Эбба Дона лежала с воспалением легких, и жизни ее угрожала опасность, но привезти врача не было никакой возможности.
И тогда в Карльстад решил ехать домашний учитель. Отважиться на такую поездку в распутицу означало поставить свою жизнь на карту, но он поехал. Он ехал по вздувшемуся льду и пробирался через полыньи, ему приходилось то вырубать для лошади ступеньки во льду, то вытаскивать ее из непролазной грязи. Говорят, что доктор отказался ехать, но учитель с пистолетом в руках заставил его отправиться с ним.
Когда он вернулся, графиня была готова броситься ему в ноги. «Берите все! — сказала она. — Скажите, чего вы желаете: мою дочь, мои имения, мои деньги?» — «Вашу дочь», — отвечал учитель.
Анна Шернхек вдруг замолчала.
— Ну а дальше, дальше что? — спросила графиня Элисабет.
— Дальше, пожалуй, не стоит рассказывать, — отвечала Анна.
Она была одной из тех, кто постоянно живет под гнетом сомнений; они преследовали ее уже целую неделю. Она и сама не знала, чего хочет. То, что совсем недавно представлялось ей справедливым, теперь казалось совсем иным. Теперь она жалела, что вообще начала рассказывать эту историю.
— Уж не потешаешься ли ты надо мной, Анна? Разве ты не понимаешь, что мне необходимо услышать конец этой истории?
— Рассказывать больше почти что не о чем. Для юной Эббы Дона наступил период борьбы. Любовь восстала против любви, земля против неба.
Графиня Мэрта рассказала ей о смелой поездке, которую молодой человек совершил ради нее, и сказала, что в награду она обещала ему ее руку.
Юная Эбба к этому времени уже настолько оправилась, что лежала одетая на диване.

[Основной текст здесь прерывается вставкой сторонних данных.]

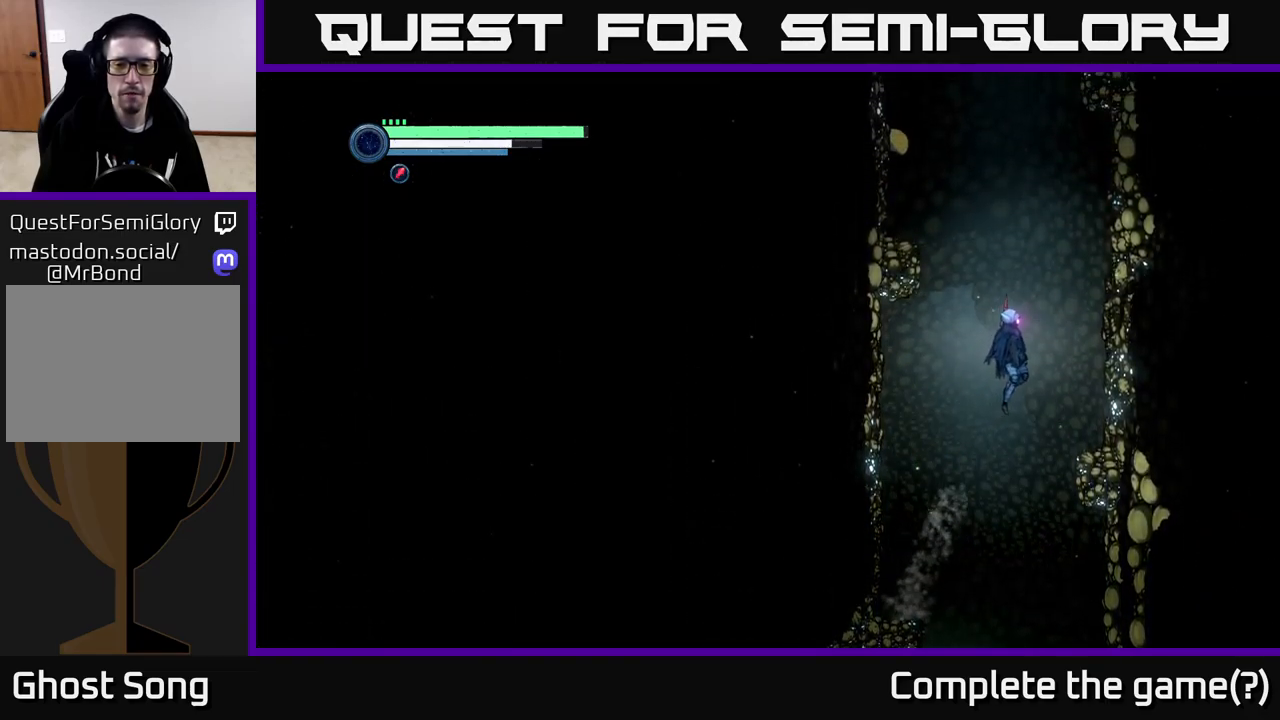
{"buttons": ["L2"], "left_stick": "up-left", "right_stick": "center", "events": [[317, "A", "up"], [383, "left_stick", "center"], [450, "L2", "down"], [467, "left_stick", "up-left"]]}
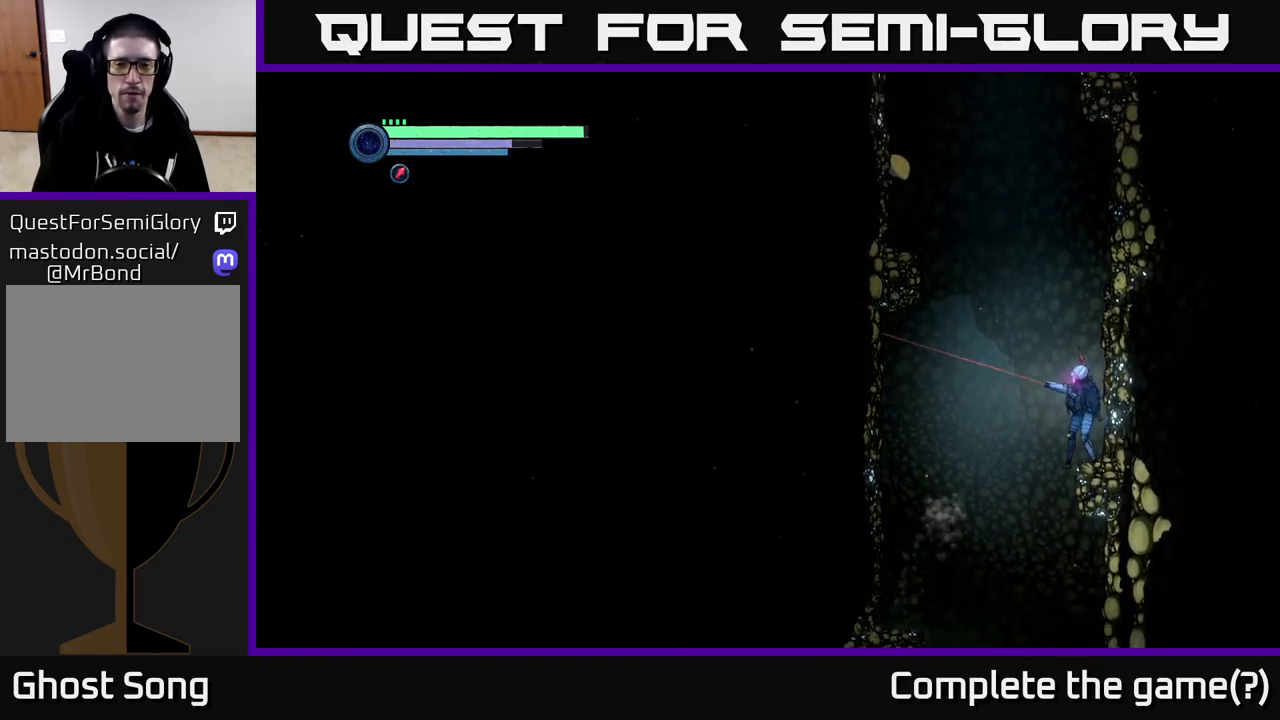
{"buttons": ["L2"], "left_stick": "up-left", "right_stick": "center", "events": []}
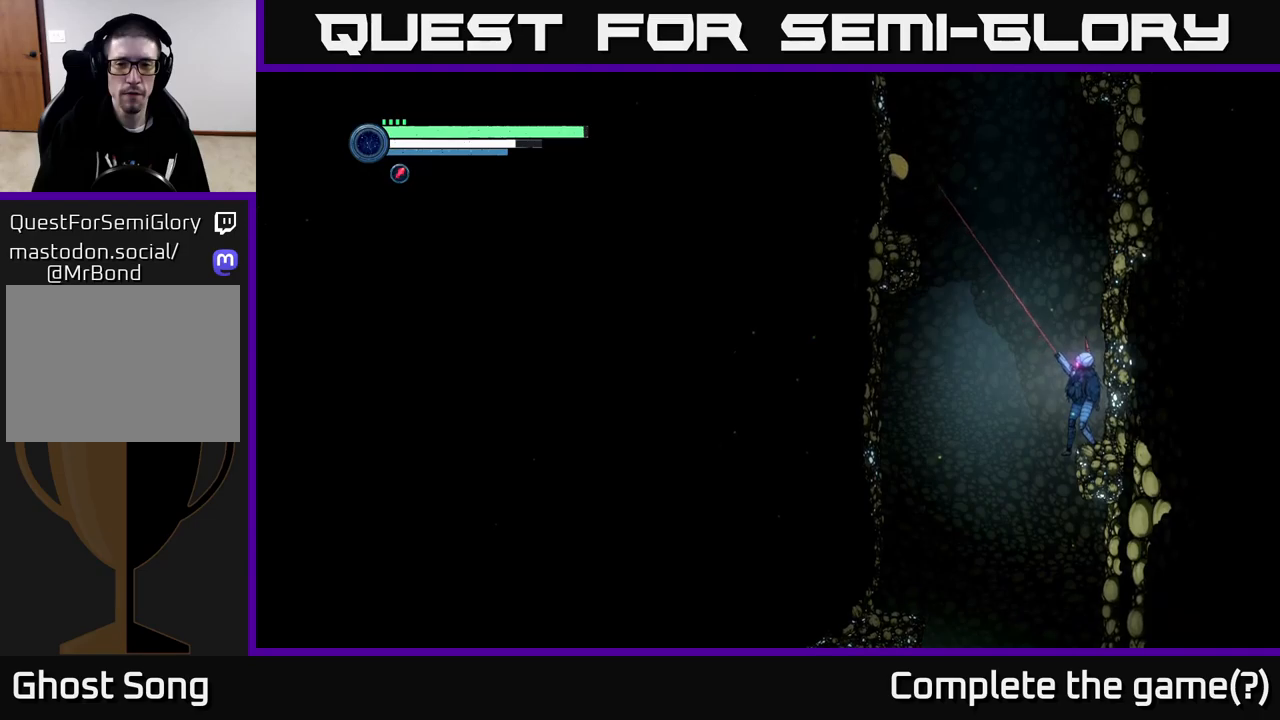
{"buttons": ["X", "L2"], "left_stick": "up-left", "right_stick": "center", "events": [[100, "X", "down"]]}
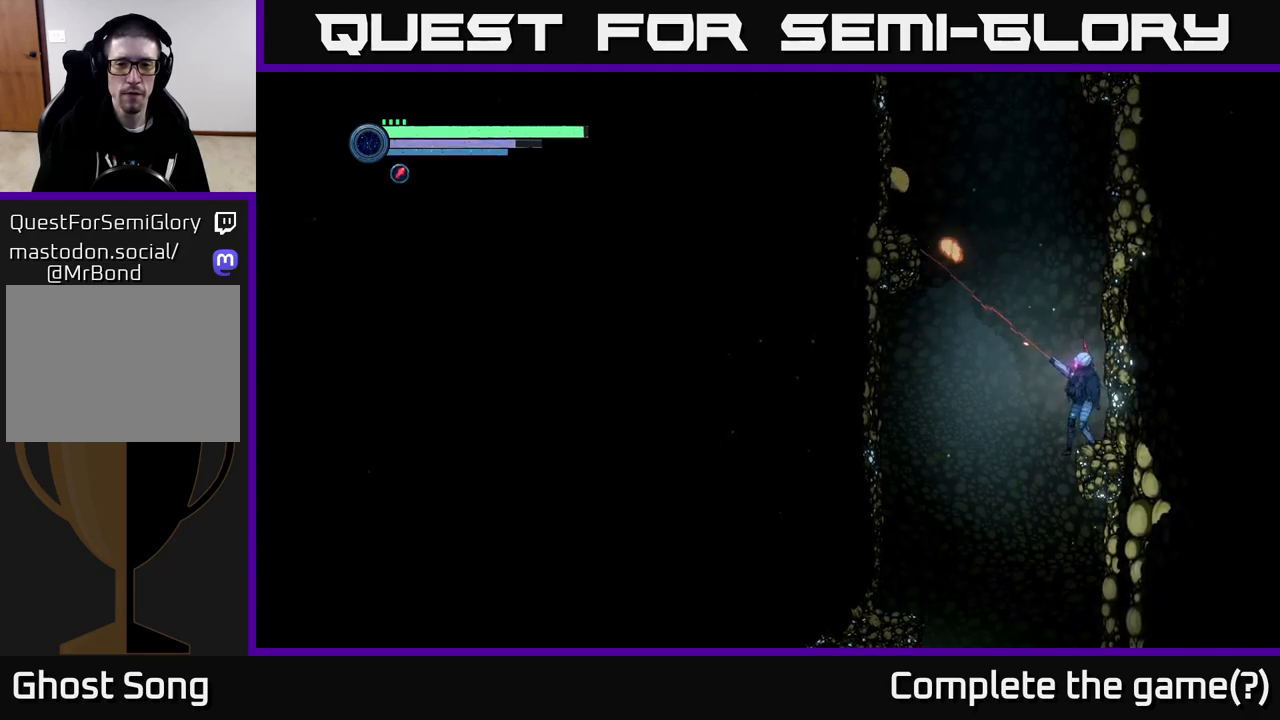
{"buttons": ["X", "L2"], "left_stick": "up-left", "right_stick": "center", "events": []}
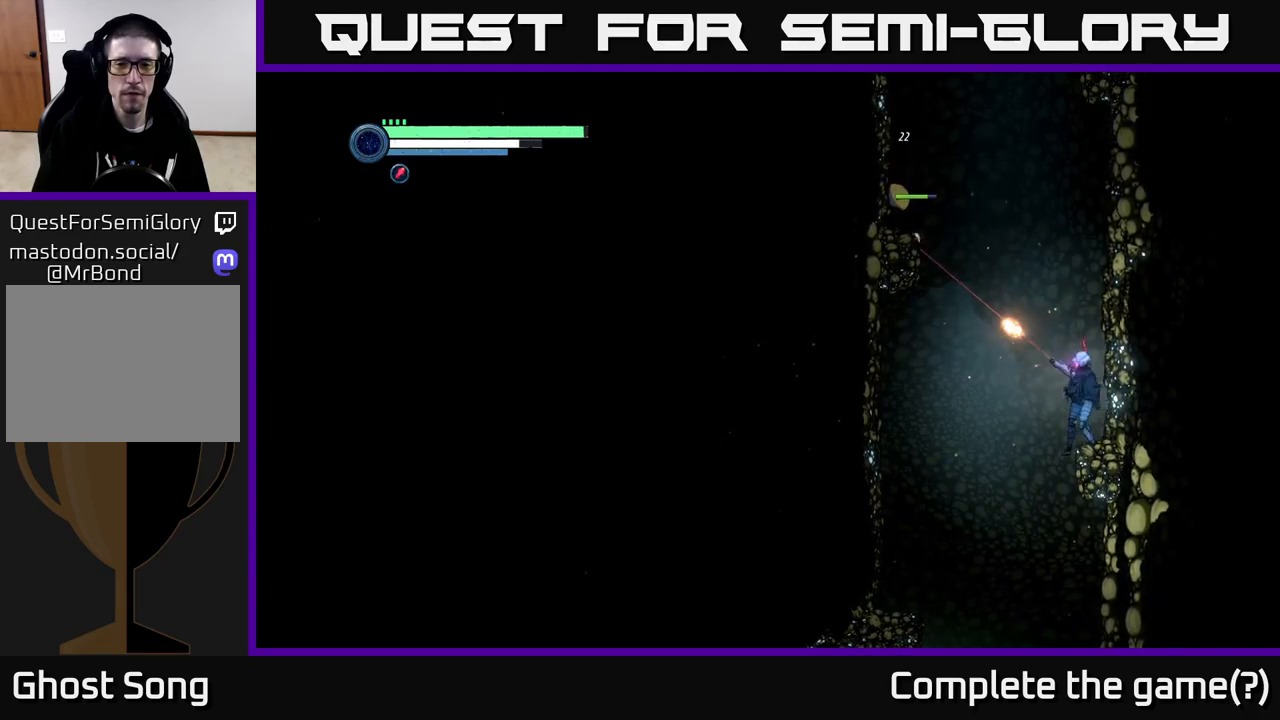
{"buttons": ["X", "L2"], "left_stick": "up-left", "right_stick": "center", "events": []}
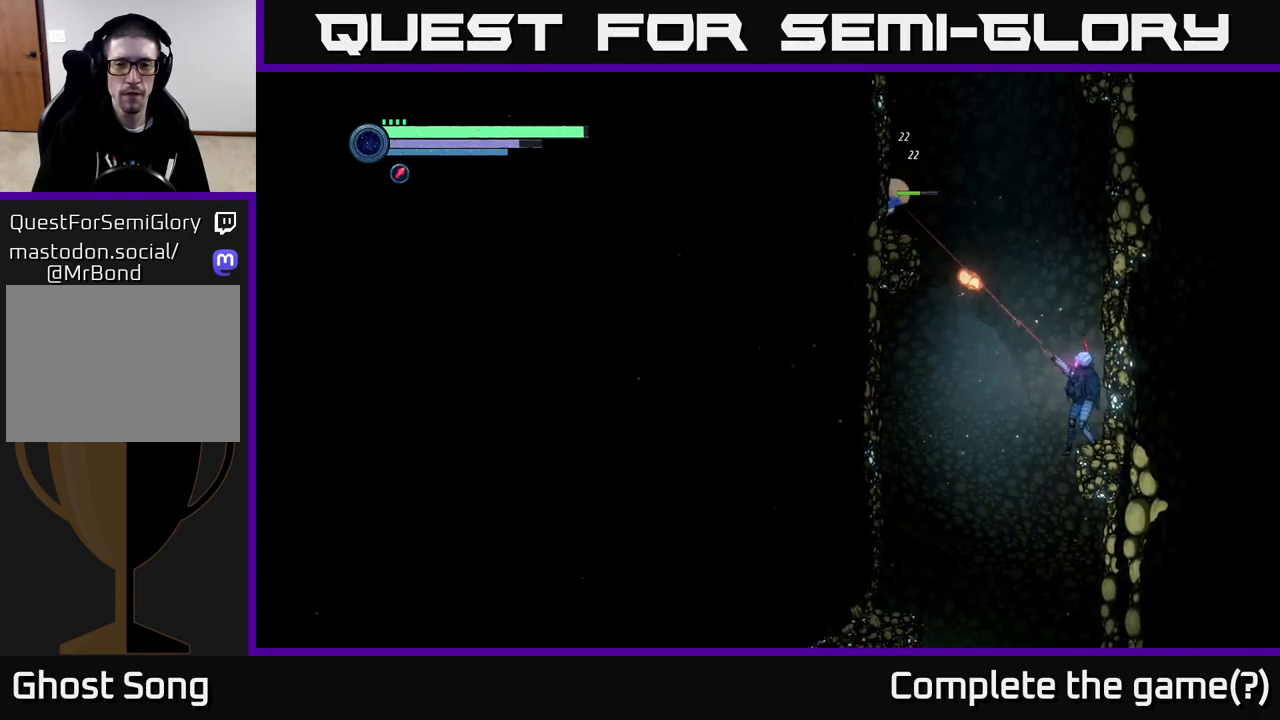
{"buttons": ["X", "L2"], "left_stick": "up-left", "right_stick": "center", "events": []}
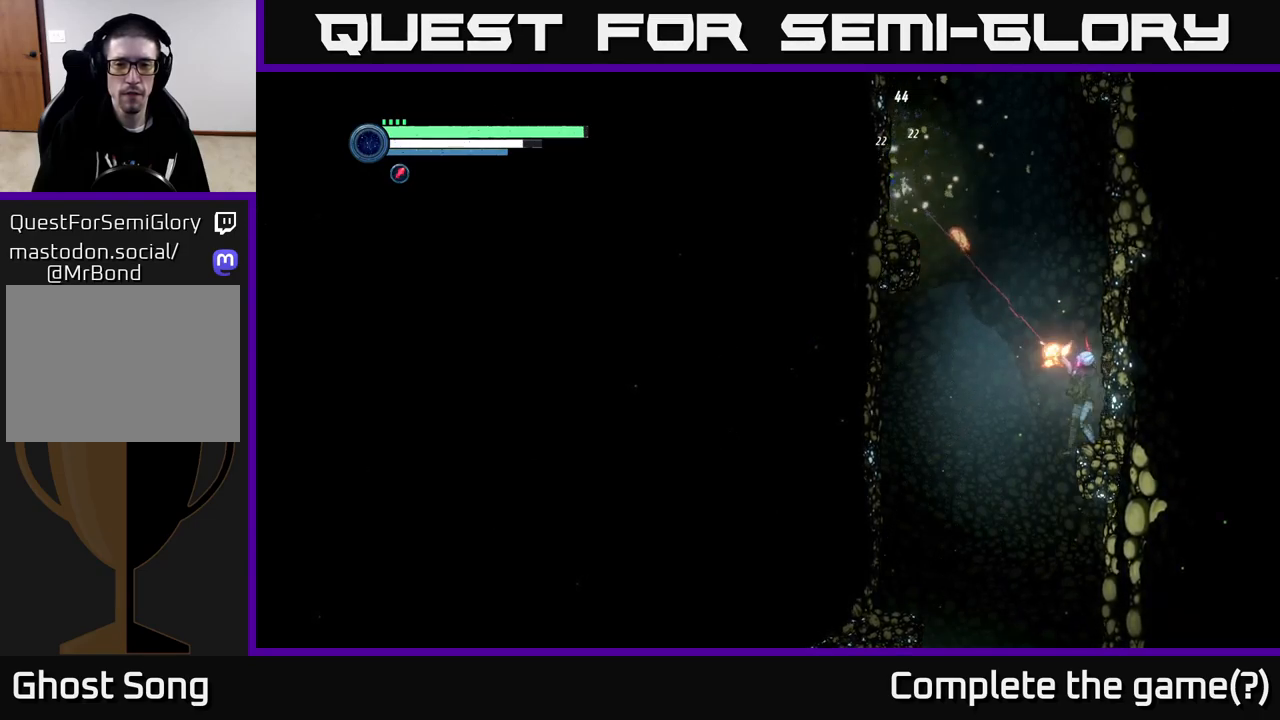
{"buttons": ["A"], "left_stick": "up-left", "right_stick": "center", "events": [[67, "L2", "up"], [67, "X", "up"], [200, "A", "down"]]}
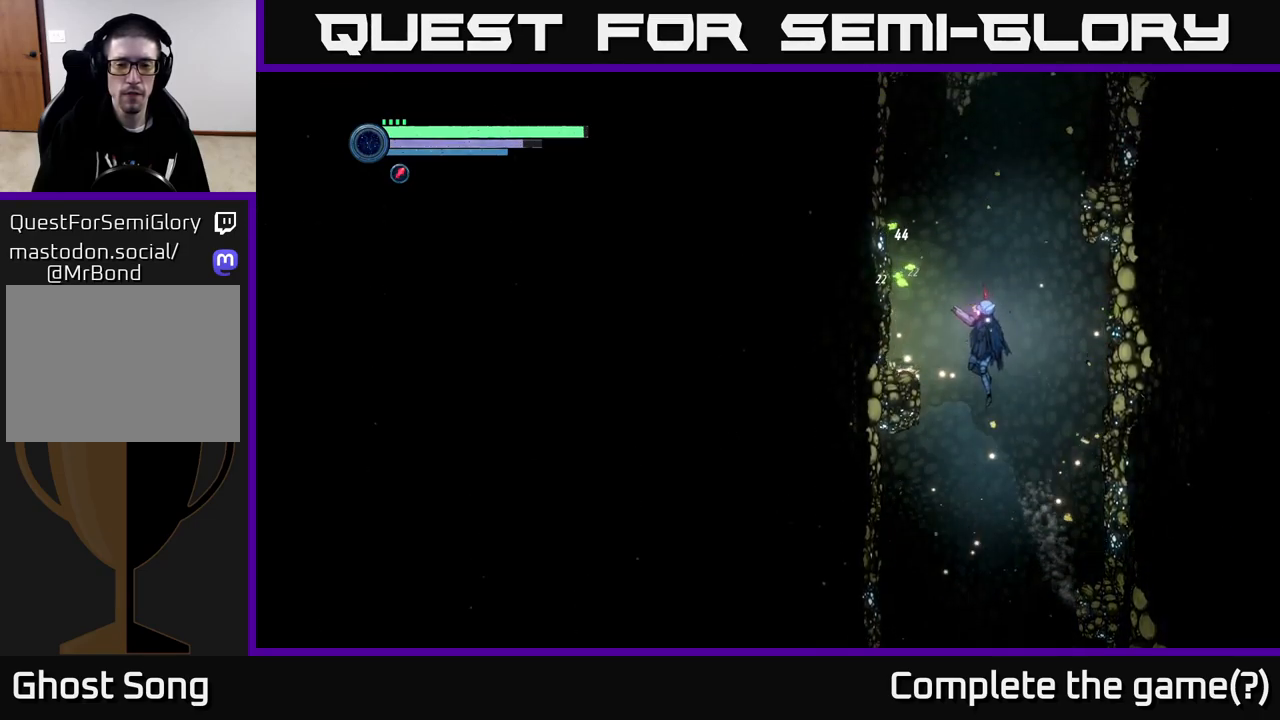
{"buttons": [], "left_stick": "up-left", "right_stick": "center", "events": [[434, "A", "up"]]}
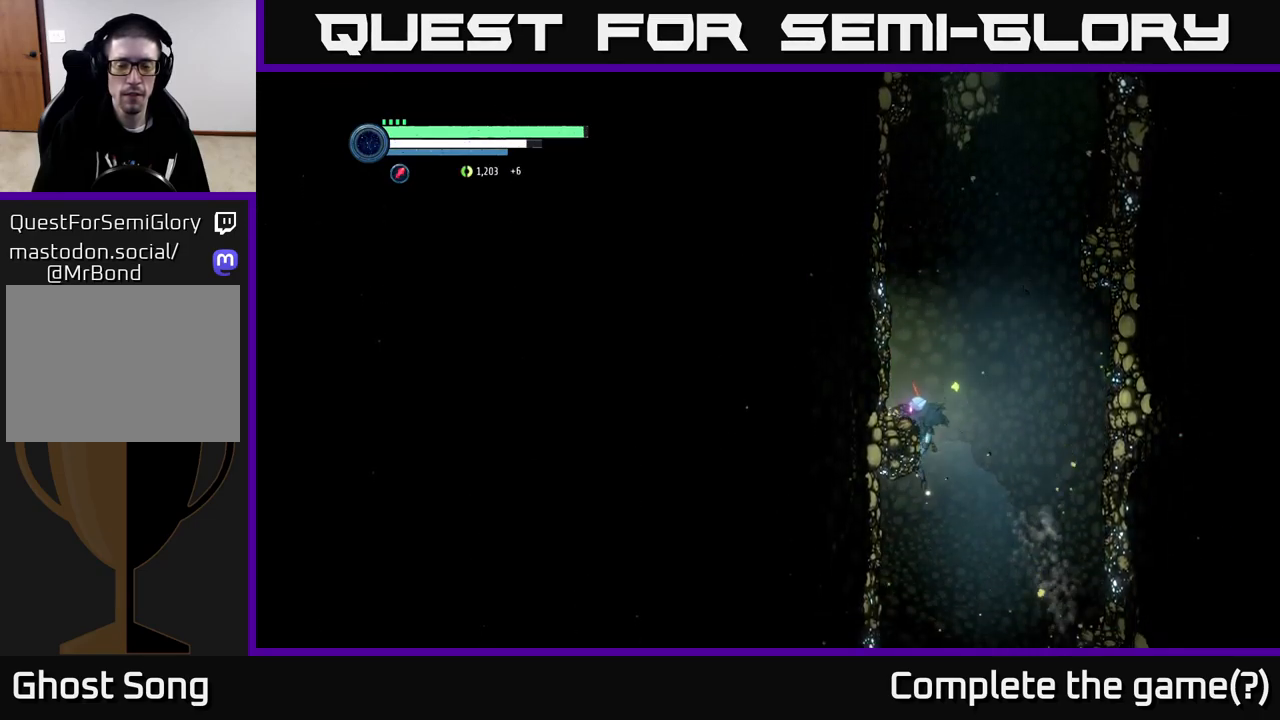
{"buttons": [], "left_stick": "center", "right_stick": "center", "events": [[50, "left_stick", "center"], [217, "left_stick", "left"], [467, "left_stick", "center"]]}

Она лежала без сил, очень бледная, и была молчаливее, чем обычно.
Когда она услышала эти слова, она укоризненно взглянула на мать своими карими глазами и сказала:
— Мама, ты отдала меня отрешенному пастору, тому, кто пренебрег своим правом быть слугой божиим, тому, кто был вором и нищим?
— Но, дитя, кто рассказал тебе это? Я думала, что ты ничего не знаешь.
— Я случайно узнала. Я слышала, как твои гости говорили о нем в тот самый день, когда я заболела.